On a month-on-month basis, which represents how much momentum there still is in prices, core consumer prices edged up 0.5 per cent in February, while headline CPI went up by 1 per cent.

Mr Holmes noted that the rise in headline CPI month on month was mainly driven by the volatile accommodation component.

“Given the downward pressure on rents from increased housing supply, we doubt this trend will continue. Indeed, it will probably reverse somewhat,” he said.

He noted that food price inflation continues to run ahead of the overall CPI, while increases in recreation and cultural activity prices, particularly holiday expenses, remain especially high.

“While we had thought there was some chance the MAS would look to loosen policy in April, that’s looking increasingly unlikely now,” added Mr Holmes.

Ms Ling said the inflation outlook trajectory remains a tad bumpy in the near term, but largely on track to ease over the medium term.

As for the April monetary policy review, she said MAS is still likely to stay on hold, given that there is no urgency to recalibrate.

Some analysts have been expecting MAS to loosen its monetary policy or weaken the Singdollar as inflation shows some signs of slowing. MTI and MAS maintained their estimates for both core and headline inflation in 2024 at 2.5 per cent to 3.5 per cent.

Data showed that accommodation inflation picked up the most in February, to 3.9 per cent, up from 2.1 per cent in January.

This was led by the additional service and conservancy charges (S&CC) rebates that were disbursed in January. As additional S&CC rebates were not given in February, year-on-year inflation for housing maintenance and repair rebounded in February.
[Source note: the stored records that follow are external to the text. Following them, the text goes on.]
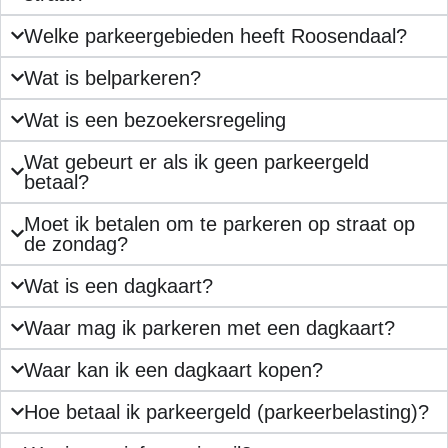
Welke parkeergebieden heeft Roosendaal?
Wat is belparkeren?
Wat is een bezoekersregeling
Wat gebeurt er als ik geen parkeergeld
betaal?
Moet ik betalen om te parkeren op straat op
de zondag?
Wat is een dagkaart?
Waar mag ik parkeren met een dagkaart?
Waar kan ik een dagkaart kopen?
Hoe betaal ik parkeergeld (parkeerbelasting)?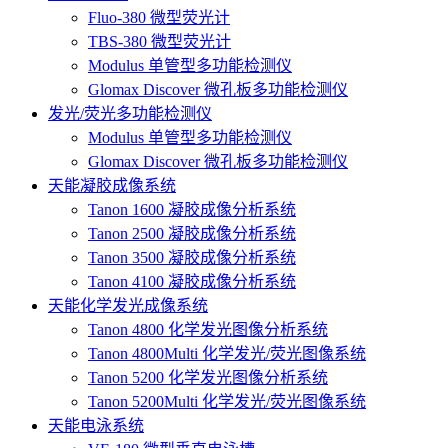
Fluo-380 微型荧光计
TBS-380 微型荧光计
Modulus 单管型多功能检测仪
Glomax Discover 微孔板多功能检测仪
发光/荧光多功能检测仪
Modulus 单管型多功能检测仪
Glomax Discover 微孔板多功能检测仪
天能凝胶成像系统
Tanon 1600 凝胶成像分析系统
Tanon 2500 凝胶成像分析系统
Tanon 3500 凝胶成像分析系统
Tanon 4100 凝胶成像分析系统
天能化学发光成像系统
Tanon 4800 化学发光图像分析系统
Tanon 4800Multi 化学发光/荧光图像系统
Tanon 5200 化学发光图像分析系统
Tanon 5200Multi 化学发光/荧光图像系统
天能电泳系统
Services inflation rose to 4.2 per cent, mainly due to higher airfares and a steeper increase in holiday expenses, while food inflation went up to 3.8 per cent.

Bucking the trend was private transport inflation, which recorded the largest decline in February due to a slower rate of increase in car prices. Private transport inflation was down to 1.4 per cent, lower than the 2.9 per cent in January.

Electricity and gas inflation dipped slightly to 5.2 per cent in February, led by a slower pace of increase in electricity costs.

Inflation for retail and other goods also edged lower to 1.2 per cent in February, from 1.4 per cent the previous month.

Correction note: This article has been edited for accuracy.